Graves of the civilian victims in Martyrs' Lane, Baku

The declaration of a State of Emergency in Baku was the biggest mistake of my political career.

The date of 20 January is written in blood for Azerbaijanis, marking one of the darkest days in modern Azerbaijani history. On that date in 1990, Soviet troops, at the command of Mikhail Gorbachev, Soviet President, and Dmitry Yazov, Soviet Defence Minister, violently suppressed an uprising by the Baku population against Soviet rule. According to official estimates, between 131 and 170 civilians were killed, around 800 were injured, and five went missing, presumed killed. The date is commemorated as a day of national mourning in Azerbaijan, with the population of Baku placing carnations on the graves of the slaughtered in Martyrs’ Lane.

The uprising followed the first attempts to rebel against Soviet oppression in December 1989, when Azerbaijanis living near Iran tore down border fences and demanded closer ties with their countrymen living in Iran. The local authorities in Jalilabad surrendered to rioters, and the administration was transferred to the Azerbaijani Popular Front, followed by that of the Lankaran administration. The Popular Front soon gained de facto control of numerous Azerbaijani regions.

Following the declaration of a State of Emergency in other parts of Azerbaijan, the Popular Front ordered supporters to block the main access routes to Baku. As a million Bakuvians took to the streets, the Soviet authorities then moved to military command posts on the outskirts of the city. On 20 January 1990, a State of Emergency was declared in Baku. The television station was demolished, and all communications lines were severed by Soviet special forces, making way for 26,000 Soviet troops to smash the barricades and enter Baku. For three days, the Soviets fired on the protestors, and almost the entire population came to the streets to bury the dead on 22 January. The State of Emergency continued for four months.

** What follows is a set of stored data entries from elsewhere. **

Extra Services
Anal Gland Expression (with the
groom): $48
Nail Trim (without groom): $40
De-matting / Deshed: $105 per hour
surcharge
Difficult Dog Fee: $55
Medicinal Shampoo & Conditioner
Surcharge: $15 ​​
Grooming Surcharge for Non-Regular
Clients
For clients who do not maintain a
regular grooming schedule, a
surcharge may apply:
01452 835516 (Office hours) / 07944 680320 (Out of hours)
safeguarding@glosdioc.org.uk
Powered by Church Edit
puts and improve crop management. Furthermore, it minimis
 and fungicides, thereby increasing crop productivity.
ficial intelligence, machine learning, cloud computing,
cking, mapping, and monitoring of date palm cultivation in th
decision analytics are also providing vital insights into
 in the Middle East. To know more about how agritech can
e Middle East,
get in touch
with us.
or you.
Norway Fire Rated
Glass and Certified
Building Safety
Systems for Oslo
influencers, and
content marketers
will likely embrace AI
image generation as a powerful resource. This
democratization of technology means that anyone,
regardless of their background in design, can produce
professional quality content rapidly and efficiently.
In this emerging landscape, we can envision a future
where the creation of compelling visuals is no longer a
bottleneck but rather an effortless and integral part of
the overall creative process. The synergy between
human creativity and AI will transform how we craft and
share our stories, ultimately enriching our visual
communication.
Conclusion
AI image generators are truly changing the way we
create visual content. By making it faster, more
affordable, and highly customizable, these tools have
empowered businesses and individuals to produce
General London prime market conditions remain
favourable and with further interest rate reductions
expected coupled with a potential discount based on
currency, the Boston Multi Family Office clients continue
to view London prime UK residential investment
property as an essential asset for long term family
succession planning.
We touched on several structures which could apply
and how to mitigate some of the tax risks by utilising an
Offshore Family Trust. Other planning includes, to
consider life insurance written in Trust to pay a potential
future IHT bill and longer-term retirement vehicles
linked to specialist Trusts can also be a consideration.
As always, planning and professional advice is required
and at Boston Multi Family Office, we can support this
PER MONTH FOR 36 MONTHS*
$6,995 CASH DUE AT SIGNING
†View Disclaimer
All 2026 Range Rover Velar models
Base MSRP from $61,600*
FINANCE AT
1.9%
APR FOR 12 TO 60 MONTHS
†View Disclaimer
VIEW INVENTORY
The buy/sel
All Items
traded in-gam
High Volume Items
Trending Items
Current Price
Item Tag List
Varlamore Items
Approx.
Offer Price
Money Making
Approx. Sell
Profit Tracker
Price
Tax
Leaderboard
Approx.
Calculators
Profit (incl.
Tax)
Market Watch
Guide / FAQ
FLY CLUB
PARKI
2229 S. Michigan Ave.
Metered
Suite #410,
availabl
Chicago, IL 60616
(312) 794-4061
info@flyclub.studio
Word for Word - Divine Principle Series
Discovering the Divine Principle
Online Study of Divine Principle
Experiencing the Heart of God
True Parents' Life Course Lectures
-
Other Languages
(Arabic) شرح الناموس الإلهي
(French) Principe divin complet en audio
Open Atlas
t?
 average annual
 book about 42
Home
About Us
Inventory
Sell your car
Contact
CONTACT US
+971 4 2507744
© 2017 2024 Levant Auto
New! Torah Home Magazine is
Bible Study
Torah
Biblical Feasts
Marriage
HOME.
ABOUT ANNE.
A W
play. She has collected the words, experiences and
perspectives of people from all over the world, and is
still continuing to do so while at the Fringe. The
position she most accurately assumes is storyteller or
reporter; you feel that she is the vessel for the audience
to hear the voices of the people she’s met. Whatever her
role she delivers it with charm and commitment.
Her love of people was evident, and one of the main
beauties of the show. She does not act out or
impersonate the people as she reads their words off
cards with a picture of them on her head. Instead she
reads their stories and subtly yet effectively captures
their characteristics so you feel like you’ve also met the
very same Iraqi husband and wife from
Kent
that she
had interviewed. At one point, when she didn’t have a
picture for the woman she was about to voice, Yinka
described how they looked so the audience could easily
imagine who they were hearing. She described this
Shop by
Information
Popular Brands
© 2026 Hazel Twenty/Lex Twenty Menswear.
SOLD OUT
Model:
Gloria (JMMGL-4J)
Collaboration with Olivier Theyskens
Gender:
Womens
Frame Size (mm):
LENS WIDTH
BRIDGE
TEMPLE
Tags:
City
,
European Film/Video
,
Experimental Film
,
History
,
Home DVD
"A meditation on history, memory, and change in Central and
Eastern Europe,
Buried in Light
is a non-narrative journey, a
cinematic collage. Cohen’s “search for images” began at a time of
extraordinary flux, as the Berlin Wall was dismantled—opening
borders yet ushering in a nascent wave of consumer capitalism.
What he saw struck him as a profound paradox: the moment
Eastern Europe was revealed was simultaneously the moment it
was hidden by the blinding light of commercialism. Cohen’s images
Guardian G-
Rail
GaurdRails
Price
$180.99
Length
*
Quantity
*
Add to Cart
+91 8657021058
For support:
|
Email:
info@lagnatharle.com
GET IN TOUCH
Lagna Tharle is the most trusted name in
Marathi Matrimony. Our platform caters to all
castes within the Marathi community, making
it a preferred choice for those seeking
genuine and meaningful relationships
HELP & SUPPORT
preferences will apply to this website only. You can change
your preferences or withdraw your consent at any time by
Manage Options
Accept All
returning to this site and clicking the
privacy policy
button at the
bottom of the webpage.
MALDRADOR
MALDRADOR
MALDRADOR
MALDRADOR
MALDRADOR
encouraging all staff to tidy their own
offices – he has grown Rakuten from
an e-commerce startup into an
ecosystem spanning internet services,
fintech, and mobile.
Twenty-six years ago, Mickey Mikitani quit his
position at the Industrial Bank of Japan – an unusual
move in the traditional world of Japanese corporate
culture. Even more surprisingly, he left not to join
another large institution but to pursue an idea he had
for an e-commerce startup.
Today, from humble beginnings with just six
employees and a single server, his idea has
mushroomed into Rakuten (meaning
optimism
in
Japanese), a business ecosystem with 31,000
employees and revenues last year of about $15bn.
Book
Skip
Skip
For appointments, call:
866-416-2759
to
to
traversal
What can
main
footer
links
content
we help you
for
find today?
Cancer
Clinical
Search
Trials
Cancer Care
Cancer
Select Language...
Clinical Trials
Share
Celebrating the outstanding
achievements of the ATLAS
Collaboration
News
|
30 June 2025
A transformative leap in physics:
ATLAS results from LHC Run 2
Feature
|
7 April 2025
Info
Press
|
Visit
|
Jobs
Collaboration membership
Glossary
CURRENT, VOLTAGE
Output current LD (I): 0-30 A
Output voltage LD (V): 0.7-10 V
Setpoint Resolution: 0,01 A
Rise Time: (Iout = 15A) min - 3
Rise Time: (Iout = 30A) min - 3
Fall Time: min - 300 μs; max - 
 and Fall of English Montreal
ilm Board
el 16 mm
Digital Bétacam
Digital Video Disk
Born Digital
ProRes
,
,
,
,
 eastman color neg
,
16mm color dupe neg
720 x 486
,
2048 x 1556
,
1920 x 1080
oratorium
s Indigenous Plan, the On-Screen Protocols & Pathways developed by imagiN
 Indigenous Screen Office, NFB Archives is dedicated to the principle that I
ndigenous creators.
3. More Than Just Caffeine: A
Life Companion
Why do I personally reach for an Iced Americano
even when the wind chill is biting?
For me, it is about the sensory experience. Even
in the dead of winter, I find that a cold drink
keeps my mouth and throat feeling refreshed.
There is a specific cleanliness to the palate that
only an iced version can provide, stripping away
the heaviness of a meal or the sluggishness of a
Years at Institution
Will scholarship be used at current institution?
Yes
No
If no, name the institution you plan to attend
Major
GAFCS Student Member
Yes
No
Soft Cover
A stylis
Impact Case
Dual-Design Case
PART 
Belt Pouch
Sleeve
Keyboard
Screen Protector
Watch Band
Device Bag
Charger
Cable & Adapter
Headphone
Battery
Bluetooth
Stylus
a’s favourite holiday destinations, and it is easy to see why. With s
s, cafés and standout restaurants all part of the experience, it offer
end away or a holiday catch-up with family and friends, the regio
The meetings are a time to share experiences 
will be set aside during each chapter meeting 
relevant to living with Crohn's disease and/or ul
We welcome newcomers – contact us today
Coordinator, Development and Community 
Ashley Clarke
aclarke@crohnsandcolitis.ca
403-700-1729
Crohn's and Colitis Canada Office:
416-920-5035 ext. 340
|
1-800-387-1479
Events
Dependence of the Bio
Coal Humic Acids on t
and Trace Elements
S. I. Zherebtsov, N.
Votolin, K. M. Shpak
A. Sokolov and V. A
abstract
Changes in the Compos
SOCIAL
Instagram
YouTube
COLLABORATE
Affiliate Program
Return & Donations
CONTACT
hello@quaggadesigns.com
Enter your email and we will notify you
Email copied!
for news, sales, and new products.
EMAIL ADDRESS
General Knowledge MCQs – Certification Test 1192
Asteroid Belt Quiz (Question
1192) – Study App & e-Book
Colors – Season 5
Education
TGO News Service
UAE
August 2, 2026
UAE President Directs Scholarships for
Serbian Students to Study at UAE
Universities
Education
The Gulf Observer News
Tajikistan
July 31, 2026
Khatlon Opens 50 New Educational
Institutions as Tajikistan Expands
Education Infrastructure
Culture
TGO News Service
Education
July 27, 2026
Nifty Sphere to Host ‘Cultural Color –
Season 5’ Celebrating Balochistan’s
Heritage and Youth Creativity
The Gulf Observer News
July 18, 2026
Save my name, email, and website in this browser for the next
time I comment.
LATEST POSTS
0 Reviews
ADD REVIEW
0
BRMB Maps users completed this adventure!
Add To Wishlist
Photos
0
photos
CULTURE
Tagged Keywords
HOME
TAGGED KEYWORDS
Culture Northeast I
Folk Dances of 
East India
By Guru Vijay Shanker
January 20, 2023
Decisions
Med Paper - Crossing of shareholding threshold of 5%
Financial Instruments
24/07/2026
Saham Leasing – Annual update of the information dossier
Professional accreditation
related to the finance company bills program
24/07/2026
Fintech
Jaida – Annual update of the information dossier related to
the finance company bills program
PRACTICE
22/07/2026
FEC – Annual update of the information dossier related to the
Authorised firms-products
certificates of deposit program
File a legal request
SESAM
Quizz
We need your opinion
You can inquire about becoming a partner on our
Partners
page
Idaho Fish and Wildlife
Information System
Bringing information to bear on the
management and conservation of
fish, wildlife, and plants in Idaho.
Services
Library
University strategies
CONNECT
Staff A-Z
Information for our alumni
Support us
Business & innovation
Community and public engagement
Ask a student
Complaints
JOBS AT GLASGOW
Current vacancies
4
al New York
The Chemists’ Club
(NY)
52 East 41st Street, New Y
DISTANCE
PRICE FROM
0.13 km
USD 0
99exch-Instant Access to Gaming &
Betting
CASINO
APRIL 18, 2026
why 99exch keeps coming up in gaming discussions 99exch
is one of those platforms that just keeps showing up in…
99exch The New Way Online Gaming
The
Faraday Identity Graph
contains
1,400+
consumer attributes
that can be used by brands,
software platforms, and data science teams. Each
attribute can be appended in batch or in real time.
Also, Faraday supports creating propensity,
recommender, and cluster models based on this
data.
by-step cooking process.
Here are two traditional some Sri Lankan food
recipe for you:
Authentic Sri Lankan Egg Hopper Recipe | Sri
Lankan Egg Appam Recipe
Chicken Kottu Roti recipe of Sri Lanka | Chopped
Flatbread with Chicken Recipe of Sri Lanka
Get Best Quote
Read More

Human Rights Watch wrote: “The violence used by the Soviet Army on the night of 19–20 January was so out of proportion to the resistance offered by Azerbaijanis as to constitute an exercise in collective punishment. Since Soviet officials have stated publicly that the purpose of the intervention of Soviet troops was to prevent the ouster of the Communist-dominated government of the Republic of Azerbaijan by the nationalist-minded, noncommunist opposition, the punishment inflicted on Baku by Soviet soldiers may have been intended as a warning to nationalists, not only in Azerbaijan, but in the other Republics of the Soviet Union.”

Mikhail Gorbachev – who oversaw the dismantling of the Soviet Union – has admitted his error of judgement several times. In 1995, he wrote: “The declaration of a State of Emergency in Baku was the biggest mistake of my political career.”

Last year, he seemed reflective: “I am reluctant to give any comments about the events of January 1990, because it is difficult to speak about that night without a lot of remembering, analysis and deep thoughts.”